**WORK TASK**
Return the lines below that contain the word "Left".

**Data items**
--

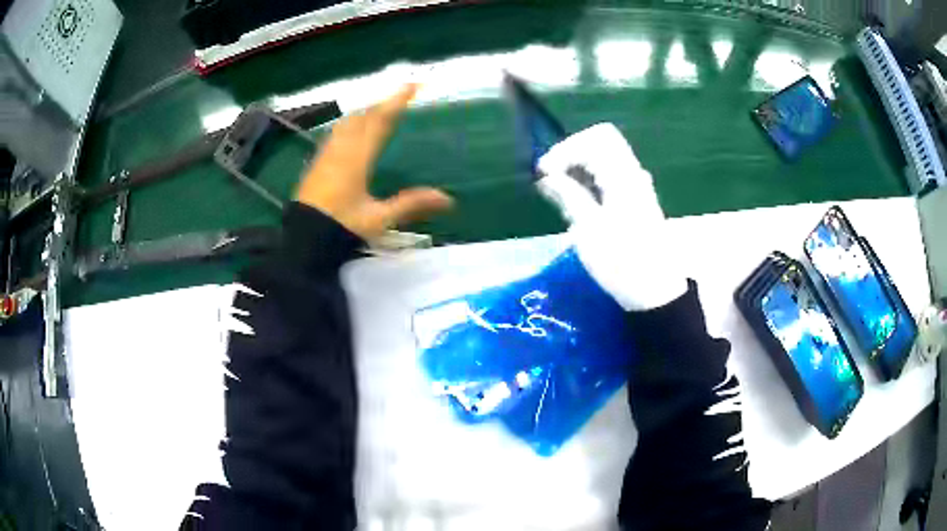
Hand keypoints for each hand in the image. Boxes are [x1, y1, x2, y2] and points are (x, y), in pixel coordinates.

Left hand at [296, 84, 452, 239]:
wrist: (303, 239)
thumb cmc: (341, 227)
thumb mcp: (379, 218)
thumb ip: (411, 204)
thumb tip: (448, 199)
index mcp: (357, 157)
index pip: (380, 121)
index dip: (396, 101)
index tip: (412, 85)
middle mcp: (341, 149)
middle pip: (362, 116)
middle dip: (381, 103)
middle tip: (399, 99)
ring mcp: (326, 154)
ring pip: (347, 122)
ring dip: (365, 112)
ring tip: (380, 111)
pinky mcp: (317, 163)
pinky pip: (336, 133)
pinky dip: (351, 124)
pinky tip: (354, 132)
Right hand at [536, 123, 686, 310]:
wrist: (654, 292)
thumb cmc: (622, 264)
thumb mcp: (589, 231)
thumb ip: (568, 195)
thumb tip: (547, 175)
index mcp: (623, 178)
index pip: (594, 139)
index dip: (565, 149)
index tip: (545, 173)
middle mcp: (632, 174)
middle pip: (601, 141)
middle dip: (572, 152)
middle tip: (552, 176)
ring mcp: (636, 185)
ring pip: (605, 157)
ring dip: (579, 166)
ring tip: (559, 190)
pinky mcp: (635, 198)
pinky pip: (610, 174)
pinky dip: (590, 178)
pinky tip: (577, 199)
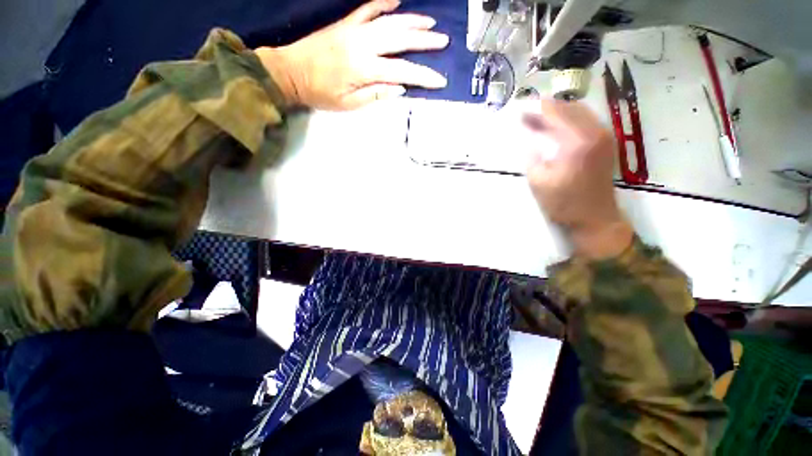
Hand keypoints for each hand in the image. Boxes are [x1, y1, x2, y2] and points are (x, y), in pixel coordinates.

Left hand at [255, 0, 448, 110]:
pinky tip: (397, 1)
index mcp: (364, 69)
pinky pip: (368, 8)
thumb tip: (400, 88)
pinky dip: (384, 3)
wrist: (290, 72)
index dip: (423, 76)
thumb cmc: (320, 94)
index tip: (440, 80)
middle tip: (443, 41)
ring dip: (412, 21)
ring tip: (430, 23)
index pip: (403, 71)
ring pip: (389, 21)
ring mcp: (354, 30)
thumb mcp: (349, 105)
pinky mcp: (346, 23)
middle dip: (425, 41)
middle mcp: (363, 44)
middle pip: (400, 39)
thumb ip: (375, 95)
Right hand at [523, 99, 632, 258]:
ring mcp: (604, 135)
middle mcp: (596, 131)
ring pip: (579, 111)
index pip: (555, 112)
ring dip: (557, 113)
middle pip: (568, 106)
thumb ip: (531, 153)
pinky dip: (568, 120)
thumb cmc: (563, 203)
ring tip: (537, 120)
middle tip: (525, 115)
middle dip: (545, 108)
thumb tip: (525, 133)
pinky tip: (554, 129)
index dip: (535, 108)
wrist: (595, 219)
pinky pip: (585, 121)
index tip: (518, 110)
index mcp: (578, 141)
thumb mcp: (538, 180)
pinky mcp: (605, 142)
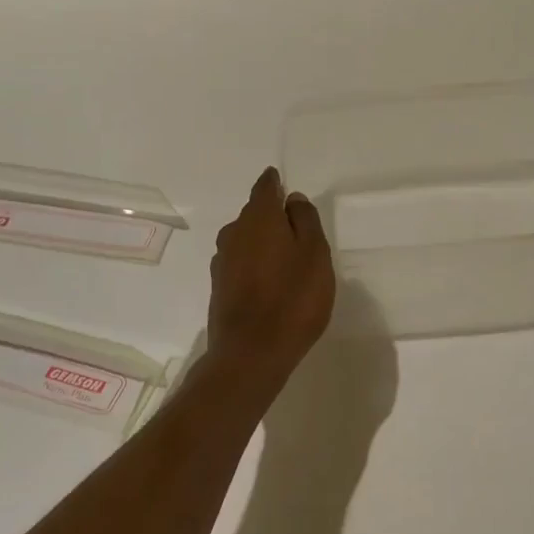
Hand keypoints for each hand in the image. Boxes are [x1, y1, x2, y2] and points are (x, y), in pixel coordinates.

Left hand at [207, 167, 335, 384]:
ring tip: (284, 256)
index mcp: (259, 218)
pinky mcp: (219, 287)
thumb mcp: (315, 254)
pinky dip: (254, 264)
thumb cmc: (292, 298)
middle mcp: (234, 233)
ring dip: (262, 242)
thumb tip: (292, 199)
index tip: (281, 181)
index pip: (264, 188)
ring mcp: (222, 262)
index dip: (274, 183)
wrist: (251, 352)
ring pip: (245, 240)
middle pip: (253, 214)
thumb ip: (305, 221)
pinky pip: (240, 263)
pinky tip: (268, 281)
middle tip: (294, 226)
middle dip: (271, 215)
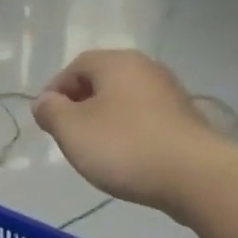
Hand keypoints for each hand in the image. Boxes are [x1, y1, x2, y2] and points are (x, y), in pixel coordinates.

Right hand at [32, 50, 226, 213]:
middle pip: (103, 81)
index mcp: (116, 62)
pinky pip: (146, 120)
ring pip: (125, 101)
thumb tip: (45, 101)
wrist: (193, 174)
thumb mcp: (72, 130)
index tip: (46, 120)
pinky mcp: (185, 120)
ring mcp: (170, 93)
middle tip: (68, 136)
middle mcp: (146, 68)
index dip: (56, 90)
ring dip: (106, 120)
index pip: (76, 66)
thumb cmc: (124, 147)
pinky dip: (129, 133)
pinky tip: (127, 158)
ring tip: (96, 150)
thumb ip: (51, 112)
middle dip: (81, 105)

--

**ANSWER FOR THIS EXERCISE**
Left hand at [296, 84, 452, 239]:
Left hand at [255, 0, 448, 110]:
Left hand at [207, 167, 335, 384]:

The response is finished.